»»

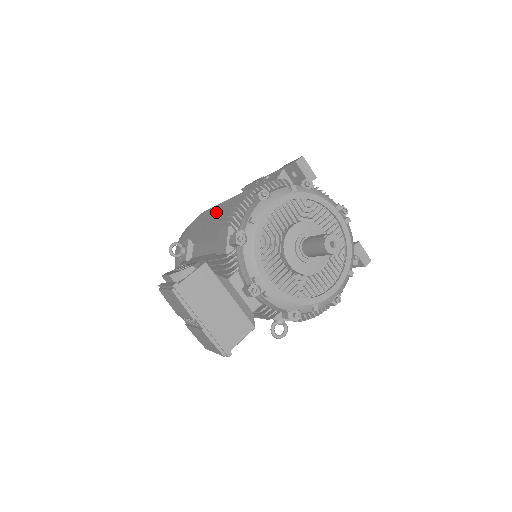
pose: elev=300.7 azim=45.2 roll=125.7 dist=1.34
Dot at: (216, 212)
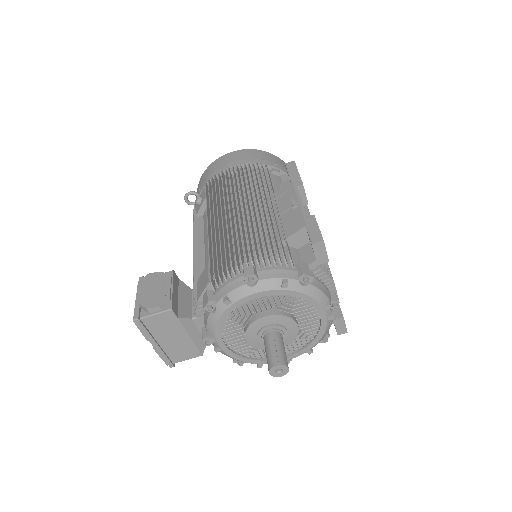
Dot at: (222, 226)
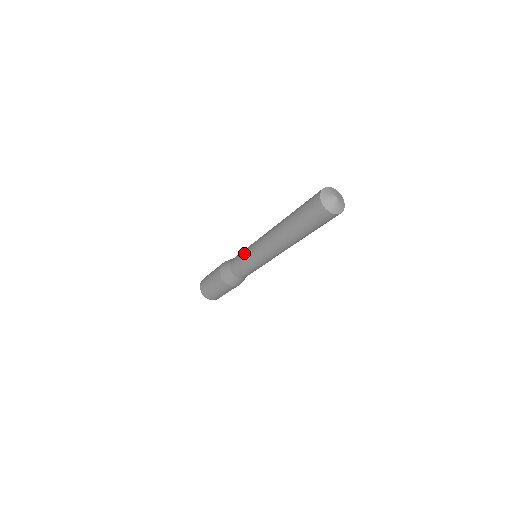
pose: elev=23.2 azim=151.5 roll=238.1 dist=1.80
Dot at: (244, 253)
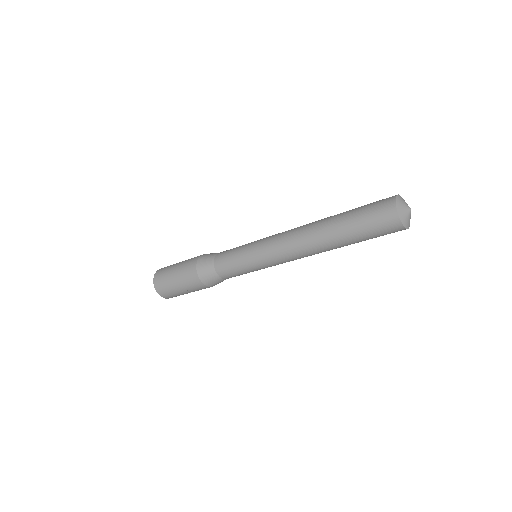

««

Your goal ->
Rewrite the rows starting at the line that has "pose: elev=23.2 azim=151.5" and running through the last row, changing "Dot" to "Marker" and leaving everything else as it is. Leave the pictures out of your answer.

Response to the exercise ->
pose: elev=23.2 azim=151.5 roll=238.1 dist=1.80
Marker at: (244, 253)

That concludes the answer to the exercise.